Task goal
Give the number of lines in this listing that contain the word "events", and nothing else.

----- Supplied data

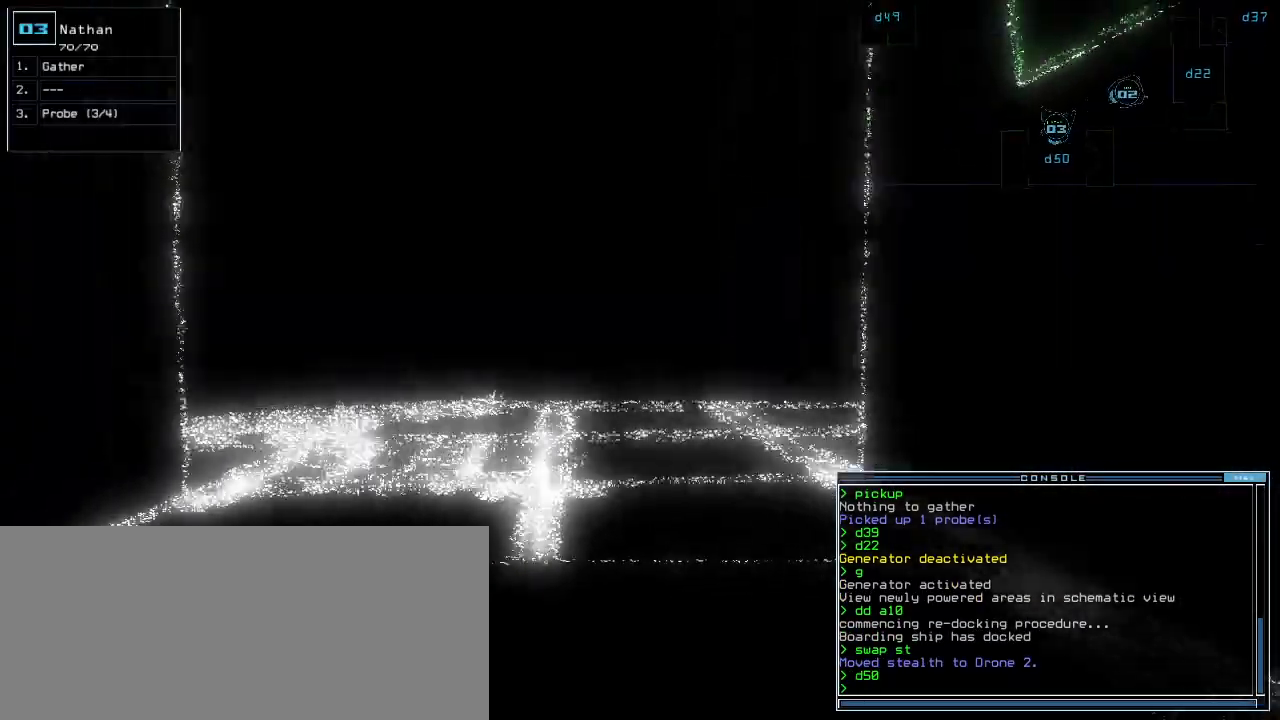
{"keys": ["up"], "events": []}
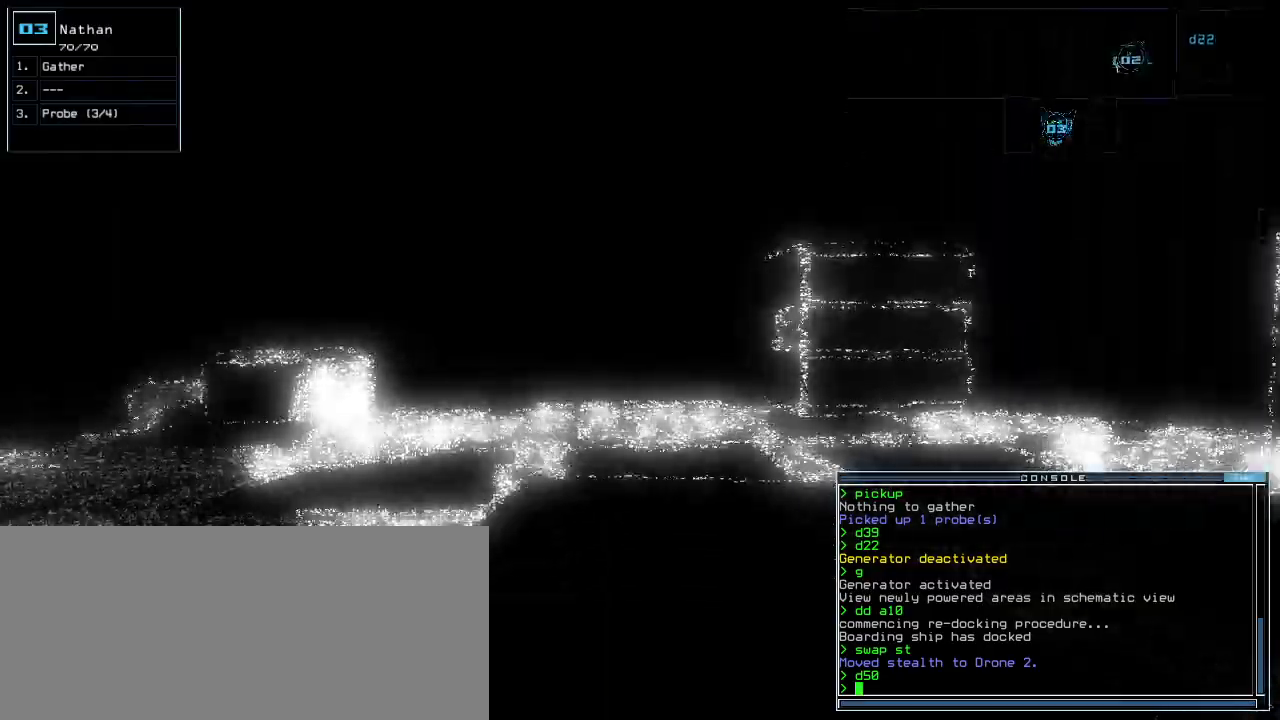
{"keys": ["up"]}
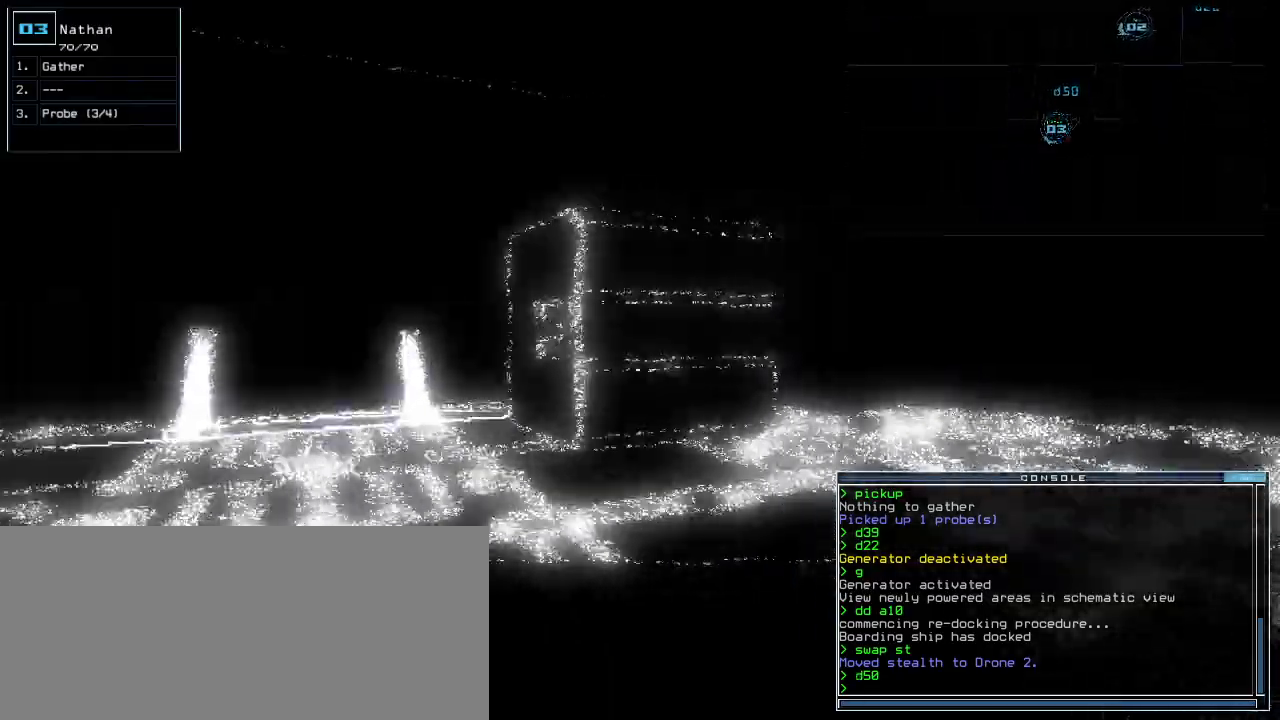
{"keys": ["up"], "events": [[80, "right", "down"], [220, "right", "up"], [380, "right", "down"], [500, "right", "up"]]}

----------

Task output
2